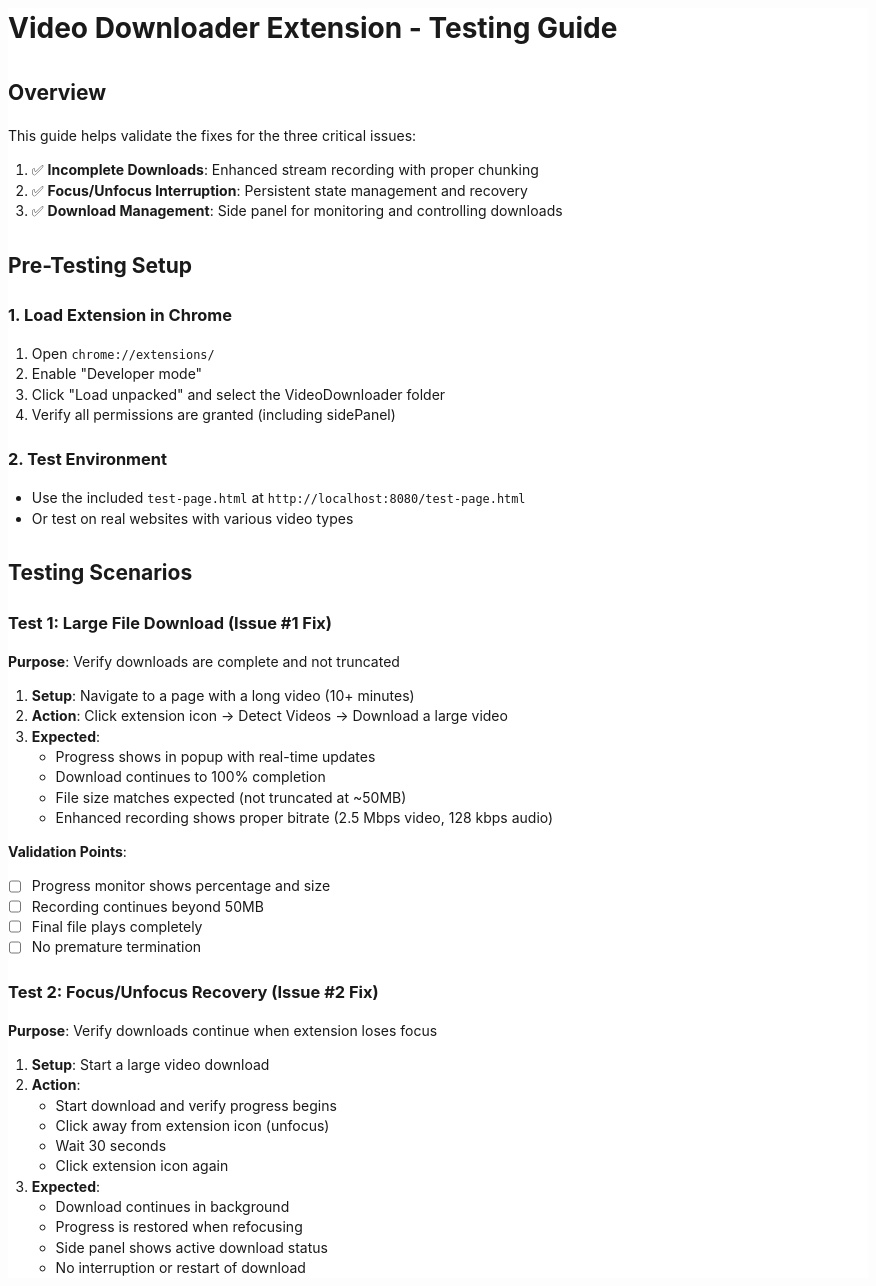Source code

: # Video Downloader Extension - Testing Guide

## Overview
This guide helps validate the fixes for the three critical issues:
1. ✅ **Incomplete Downloads**: Enhanced stream recording with proper chunking
2. ✅ **Focus/Unfocus Interruption**: Persistent state management and recovery
3. ✅ **Download Management**: Side panel for monitoring and controlling downloads

## Pre-Testing Setup

### 1. Load Extension in Chrome
1. Open `chrome://extensions/`
2. Enable "Developer mode"
3. Click "Load unpacked" and select the VideoDownloader folder
4. Verify all permissions are granted (including sidePanel)

### 2. Test Environment
- Use the included `test-page.html` at `http://localhost:8080/test-page.html`
- Or test on real websites with various video types

## Testing Scenarios

### Test 1: Large File Download (Issue #1 Fix)
**Purpose**: Verify downloads are complete and not truncated

1. **Setup**: Navigate to a page with a long video (10+ minutes)
2. **Action**: Click extension icon → Detect Videos → Download a large video
3. **Expected**: 
   - Progress shows in popup with real-time updates
   - Download continues to 100% completion
   - File size matches expected (not truncated at ~50MB)
   - Enhanced recording shows proper bitrate (2.5 Mbps video, 128 kbps audio)

**Validation Points**:
- [ ] Progress monitor shows percentage and size
- [ ] Recording continues beyond 50MB
- [ ] Final file plays completely
- [ ] No premature termination

### Test 2: Focus/Unfocus Recovery (Issue #2 Fix)
**Purpose**: Verify downloads continue when extension loses focus

1. **Setup**: Start a large video download
2. **Action**: 
   - Start download and verify progress begins
   - Click away from extension icon (unfocus)
   - Wait 30 seconds
   - Click extension icon again
3. **Expected**:
   - Download continues in background
   - Progress is restored when refocusing
   - Side panel shows active download status
   - No interruption or restart of download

○ ○ ○ ○

Nothing but the lines from the one containing "1. **Setup**: Start a large video download" through the last line of the data above should be set down, word for word.

- Written solution
1. **Setup**: Start a large video download
2. **Action**: 
   - Start download and verify progress begins
   - Click away from extension icon (unfocus)
   - Wait 30 seconds
   - Click extension icon again
3. **Expected**:
   - Download continues in background
   - Progress is restored when refocusing
   - Side panel shows active download status
   - No interruption or restart of download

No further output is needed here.